━━━ Document source ━━━

La grande majorité des répondants qui ont participé à cette étude sont arrivés au Québec à partir des années 2000, soit 19 répondants sur 24, correspondant à 70,8% du total. Parmi ces derniers, sept répondants ont immigré au Québec entre 2000 et 2004, sept entre 2005 et 2009 et cinq entre 2010 et 2012. Pour ce qui est des autres vagues d’immigration, trois ont immigré au début des années 1990 (entre 1991 et 1993), une en 1983 et une en 1970.
Mis à part trois répondants qui ont immigré grâce au regroupement familial et une étudiante étrangère, tous les autres répondants qui sont arrivés dans les années 2000 ont été admis au Canada en tant que travailleurs qualifiés, soit 15 répondants sur 19. Ce constat reflète bien la réalité actuelle au plan provincial, puisque la majorité des nouveaux immigrants accueillis récemment au Québec appartiennent à cette catégorie. En 2014, par exemple, 57,7% des immigrants admis au Québec étaient des travailleurs qualifiés (MIDI, 2015a).

━━━

**Objectif visé:**
Recopiez à l'identique le passage du document sur l'immigration au Québec qui s'ouvre sur les mots contenant « La grande majorité » et se clôt sur « une en 1970. ». Le matériel placé après ce document en est entièrement distinct.

━━━ Données fournies ━━━

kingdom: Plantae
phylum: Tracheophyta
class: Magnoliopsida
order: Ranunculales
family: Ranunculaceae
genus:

━━━

**Résultat obtenu:**
La grande majorité des répondants qui ont participé à cette étude sont arrivés au Québec à partir des années 2000, soit 19 répondants sur 24, correspondant à 70,8% du total. Parmi ces derniers, sept répondants ont immigré au Québec entre 2000 et 2004, sept entre 2005 et 2009 et cinq entre 2010 et 2012. Pour ce qui est des autres vagues d’immigration, trois ont immigré au début des années 1990 (entre 1991 et 1993), une en 1983 et une en 1970.